(A block of data)

"""

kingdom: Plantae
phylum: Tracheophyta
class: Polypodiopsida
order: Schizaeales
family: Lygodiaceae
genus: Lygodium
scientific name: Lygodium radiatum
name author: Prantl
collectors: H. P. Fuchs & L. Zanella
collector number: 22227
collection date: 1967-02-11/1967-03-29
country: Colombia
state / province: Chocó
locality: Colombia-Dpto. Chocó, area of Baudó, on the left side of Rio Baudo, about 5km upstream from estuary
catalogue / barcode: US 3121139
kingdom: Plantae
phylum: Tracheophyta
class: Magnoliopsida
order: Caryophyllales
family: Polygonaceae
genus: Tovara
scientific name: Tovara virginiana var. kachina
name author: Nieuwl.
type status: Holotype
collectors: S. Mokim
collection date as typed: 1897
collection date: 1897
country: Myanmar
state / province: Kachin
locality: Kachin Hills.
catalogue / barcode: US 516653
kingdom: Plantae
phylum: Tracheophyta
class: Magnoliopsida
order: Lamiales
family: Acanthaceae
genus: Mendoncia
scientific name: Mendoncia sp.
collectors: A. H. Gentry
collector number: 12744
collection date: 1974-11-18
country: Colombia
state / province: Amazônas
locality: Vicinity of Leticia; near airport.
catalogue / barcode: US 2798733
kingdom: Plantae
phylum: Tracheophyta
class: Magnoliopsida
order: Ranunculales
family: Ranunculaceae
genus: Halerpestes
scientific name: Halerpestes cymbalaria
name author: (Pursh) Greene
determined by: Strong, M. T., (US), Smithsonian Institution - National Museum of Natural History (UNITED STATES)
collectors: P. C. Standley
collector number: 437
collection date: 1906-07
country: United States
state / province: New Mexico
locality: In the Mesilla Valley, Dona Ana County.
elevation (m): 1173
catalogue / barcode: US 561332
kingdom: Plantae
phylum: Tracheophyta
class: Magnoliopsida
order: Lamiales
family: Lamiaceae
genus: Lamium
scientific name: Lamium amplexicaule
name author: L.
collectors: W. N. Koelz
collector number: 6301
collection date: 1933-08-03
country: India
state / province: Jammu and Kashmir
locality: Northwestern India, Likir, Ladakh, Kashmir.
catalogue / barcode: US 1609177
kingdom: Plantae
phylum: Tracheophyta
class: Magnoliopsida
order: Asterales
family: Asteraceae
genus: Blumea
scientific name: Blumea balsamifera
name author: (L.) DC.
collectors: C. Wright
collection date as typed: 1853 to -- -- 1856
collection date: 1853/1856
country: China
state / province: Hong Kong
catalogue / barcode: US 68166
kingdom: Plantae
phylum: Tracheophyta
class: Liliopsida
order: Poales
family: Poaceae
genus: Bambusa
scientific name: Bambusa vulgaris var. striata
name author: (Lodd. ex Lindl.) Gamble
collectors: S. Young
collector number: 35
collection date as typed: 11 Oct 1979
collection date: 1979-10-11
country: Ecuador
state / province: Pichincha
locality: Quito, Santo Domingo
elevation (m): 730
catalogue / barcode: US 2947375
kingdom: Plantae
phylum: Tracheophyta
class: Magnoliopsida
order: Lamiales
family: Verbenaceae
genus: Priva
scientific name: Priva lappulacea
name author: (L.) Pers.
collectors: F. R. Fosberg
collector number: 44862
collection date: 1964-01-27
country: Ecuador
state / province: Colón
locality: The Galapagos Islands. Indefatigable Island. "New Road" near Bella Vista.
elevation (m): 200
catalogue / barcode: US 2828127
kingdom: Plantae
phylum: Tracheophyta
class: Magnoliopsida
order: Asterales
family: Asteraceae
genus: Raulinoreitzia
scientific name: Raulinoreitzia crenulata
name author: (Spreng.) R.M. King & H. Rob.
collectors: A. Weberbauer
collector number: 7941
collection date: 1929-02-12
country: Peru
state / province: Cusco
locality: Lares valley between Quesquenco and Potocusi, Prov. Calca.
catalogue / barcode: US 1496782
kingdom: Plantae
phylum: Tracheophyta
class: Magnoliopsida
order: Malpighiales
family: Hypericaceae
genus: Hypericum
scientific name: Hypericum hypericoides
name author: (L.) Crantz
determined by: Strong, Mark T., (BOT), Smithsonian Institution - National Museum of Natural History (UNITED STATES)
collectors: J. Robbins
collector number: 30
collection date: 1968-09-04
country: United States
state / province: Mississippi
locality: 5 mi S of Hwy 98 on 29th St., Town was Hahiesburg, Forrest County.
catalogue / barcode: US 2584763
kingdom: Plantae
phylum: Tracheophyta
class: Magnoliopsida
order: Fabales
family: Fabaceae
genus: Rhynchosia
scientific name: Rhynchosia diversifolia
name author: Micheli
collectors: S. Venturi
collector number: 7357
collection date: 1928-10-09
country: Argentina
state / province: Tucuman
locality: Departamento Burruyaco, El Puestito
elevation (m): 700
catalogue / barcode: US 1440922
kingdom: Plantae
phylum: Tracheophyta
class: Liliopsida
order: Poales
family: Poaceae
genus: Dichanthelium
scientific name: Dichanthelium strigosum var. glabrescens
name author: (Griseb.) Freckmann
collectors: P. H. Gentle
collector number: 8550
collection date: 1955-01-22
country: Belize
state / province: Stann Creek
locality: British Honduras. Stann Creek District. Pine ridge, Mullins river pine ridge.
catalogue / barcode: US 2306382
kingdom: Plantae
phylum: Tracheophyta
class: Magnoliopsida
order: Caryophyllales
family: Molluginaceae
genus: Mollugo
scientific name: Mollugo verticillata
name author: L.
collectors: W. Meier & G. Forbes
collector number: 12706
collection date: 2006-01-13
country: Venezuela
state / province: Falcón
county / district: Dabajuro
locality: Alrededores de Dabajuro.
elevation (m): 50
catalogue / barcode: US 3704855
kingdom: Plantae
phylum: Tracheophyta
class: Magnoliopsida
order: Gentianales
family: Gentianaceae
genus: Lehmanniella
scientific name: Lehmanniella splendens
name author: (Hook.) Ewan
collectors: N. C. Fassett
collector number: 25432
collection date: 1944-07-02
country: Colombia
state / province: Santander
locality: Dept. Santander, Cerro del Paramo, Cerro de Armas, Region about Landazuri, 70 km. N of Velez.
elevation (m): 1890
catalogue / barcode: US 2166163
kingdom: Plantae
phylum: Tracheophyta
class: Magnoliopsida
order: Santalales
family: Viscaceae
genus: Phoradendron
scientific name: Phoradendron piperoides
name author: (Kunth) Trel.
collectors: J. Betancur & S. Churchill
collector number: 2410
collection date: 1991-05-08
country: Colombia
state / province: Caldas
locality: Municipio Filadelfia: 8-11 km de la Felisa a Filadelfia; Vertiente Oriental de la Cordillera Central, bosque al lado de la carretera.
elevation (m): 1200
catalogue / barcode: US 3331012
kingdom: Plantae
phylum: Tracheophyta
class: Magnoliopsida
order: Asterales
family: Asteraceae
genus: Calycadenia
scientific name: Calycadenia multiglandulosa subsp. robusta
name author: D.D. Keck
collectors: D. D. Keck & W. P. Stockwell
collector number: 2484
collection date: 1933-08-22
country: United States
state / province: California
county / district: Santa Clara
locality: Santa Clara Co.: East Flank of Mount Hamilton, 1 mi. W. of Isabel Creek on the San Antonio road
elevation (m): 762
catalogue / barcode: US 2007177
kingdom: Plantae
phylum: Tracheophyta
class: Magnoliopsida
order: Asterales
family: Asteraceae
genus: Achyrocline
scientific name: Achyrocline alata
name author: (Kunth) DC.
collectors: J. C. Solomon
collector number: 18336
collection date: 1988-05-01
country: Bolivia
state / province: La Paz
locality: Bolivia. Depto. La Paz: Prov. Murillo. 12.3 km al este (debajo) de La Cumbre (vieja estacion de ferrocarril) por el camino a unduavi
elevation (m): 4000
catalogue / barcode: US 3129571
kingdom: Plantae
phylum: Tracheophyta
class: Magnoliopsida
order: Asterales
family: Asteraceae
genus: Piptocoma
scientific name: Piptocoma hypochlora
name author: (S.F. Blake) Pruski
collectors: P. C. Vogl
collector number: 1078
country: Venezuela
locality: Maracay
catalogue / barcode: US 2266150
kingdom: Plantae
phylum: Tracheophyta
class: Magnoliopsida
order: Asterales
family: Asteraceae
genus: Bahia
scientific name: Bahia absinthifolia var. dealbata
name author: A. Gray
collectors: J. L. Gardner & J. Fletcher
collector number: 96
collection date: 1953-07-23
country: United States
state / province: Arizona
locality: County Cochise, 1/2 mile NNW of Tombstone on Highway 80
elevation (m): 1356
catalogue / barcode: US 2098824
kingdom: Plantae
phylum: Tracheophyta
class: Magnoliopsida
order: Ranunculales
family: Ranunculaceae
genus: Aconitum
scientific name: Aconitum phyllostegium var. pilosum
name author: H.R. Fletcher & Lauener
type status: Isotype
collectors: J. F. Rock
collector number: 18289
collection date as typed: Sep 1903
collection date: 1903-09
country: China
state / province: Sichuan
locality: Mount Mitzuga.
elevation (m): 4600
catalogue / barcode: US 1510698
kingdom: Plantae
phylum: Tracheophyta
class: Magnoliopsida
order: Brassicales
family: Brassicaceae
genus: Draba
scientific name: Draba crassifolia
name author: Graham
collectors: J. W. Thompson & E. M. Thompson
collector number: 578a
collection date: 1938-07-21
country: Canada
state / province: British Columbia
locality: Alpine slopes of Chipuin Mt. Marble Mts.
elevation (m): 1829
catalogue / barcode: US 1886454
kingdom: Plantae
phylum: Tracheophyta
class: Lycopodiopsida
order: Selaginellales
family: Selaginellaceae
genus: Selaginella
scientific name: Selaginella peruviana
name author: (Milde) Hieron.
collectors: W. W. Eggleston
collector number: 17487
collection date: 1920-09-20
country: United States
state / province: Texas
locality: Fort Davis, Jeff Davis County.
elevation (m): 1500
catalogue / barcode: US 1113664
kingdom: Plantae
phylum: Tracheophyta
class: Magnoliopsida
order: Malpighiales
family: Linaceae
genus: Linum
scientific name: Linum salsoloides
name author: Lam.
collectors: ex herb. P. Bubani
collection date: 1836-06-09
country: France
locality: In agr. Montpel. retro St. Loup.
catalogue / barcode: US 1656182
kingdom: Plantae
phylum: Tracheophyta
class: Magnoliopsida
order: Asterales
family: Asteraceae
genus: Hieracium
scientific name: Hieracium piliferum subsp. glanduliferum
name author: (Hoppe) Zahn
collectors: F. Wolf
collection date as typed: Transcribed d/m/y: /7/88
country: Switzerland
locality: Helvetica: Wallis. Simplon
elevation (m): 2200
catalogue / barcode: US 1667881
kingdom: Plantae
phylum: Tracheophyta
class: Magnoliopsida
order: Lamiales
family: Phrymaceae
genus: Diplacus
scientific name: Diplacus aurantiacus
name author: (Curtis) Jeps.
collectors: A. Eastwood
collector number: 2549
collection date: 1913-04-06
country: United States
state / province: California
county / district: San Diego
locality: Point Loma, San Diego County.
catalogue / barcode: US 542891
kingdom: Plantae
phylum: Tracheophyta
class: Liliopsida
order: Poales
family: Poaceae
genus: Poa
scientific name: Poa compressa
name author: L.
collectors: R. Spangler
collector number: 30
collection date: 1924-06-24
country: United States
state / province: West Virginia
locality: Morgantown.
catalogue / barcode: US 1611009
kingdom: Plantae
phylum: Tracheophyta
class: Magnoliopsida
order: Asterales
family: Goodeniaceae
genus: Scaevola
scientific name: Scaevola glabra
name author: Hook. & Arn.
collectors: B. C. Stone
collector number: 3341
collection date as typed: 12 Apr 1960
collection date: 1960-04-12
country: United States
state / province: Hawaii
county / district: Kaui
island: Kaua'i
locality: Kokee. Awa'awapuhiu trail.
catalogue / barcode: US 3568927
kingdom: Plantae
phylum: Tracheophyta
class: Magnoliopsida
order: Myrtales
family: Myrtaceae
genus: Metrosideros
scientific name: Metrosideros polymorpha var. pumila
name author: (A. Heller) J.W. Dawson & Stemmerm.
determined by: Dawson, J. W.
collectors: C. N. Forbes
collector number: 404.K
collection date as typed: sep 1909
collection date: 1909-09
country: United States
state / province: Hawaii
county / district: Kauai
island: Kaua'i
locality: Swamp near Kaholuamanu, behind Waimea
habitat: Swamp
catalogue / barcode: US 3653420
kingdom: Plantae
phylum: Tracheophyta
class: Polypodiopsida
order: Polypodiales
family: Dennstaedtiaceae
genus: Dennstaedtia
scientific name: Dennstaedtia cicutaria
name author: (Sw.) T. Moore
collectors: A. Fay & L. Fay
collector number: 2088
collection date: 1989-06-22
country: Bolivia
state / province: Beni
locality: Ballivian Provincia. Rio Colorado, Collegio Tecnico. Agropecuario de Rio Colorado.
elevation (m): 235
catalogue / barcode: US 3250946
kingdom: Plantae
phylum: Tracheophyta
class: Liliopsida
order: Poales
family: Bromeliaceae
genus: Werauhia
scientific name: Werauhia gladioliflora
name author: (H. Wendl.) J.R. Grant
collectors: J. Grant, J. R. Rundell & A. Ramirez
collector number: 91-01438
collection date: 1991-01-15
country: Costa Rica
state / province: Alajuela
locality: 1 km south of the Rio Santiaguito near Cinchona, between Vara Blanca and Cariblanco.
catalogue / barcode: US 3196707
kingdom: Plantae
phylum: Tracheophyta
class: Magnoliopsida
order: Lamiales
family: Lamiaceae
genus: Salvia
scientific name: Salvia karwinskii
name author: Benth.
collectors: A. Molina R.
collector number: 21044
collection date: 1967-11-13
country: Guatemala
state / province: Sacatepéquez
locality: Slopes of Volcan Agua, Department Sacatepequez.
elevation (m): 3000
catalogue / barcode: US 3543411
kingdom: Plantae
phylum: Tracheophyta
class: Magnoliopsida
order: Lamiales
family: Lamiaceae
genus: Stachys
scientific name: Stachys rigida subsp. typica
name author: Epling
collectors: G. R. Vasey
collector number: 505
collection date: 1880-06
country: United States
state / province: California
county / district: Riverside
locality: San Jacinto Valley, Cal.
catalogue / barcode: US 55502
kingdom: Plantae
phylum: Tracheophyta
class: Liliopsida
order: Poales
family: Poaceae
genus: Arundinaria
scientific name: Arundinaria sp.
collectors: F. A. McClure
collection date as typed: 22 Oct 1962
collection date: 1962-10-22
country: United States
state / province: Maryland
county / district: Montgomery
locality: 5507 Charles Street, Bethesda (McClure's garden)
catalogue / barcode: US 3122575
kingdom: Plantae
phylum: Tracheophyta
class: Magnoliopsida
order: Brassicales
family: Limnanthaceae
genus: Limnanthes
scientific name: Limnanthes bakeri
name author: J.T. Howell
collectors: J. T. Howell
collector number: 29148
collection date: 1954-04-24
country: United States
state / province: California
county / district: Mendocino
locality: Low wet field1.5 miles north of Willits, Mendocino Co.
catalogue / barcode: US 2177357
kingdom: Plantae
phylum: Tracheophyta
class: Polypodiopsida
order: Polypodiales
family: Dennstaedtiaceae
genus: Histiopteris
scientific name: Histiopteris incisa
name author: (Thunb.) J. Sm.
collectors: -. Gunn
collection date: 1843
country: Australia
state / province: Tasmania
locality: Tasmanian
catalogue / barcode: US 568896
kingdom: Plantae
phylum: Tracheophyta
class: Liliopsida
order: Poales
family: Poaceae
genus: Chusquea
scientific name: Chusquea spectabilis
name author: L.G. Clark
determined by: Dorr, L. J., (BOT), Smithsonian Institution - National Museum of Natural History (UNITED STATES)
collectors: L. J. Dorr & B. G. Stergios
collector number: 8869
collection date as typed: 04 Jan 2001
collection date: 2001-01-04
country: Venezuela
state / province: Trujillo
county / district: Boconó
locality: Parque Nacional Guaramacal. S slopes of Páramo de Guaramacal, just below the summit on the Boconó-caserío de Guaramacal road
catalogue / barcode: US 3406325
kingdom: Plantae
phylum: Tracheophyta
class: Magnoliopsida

"""

**WORK TO DO:**
Return, verbatim, the lines of the listing above from its first line through the line that contains "genus: Tovara", including both of those lines.

**WRITTEN REPLY:**
kingdom: Plantae
phylum: Tracheophyta
class: Polypodiopsida
order: Schizaeales
family: Lygodiaceae
genus: Lygodium
scientific name: Lygodium radiatum
name author: Prantl
collectors: H. P. Fuchs & L. Zanella
collector number: 22227
collection date: 1967-02-11/1967-03-29
country: Colombia
state / province: Chocó
locality: Colombia-Dpto. Chocó, area of Baudó, on the left side of Rio Baudo, about 5km upstream from estuary
catalogue / barcode: US 3121139
kingdom: Plantae
phylum: Tracheophyta
class: Magnoliopsida
order: Caryophyllales
family: Polygonaceae
genus: Tovara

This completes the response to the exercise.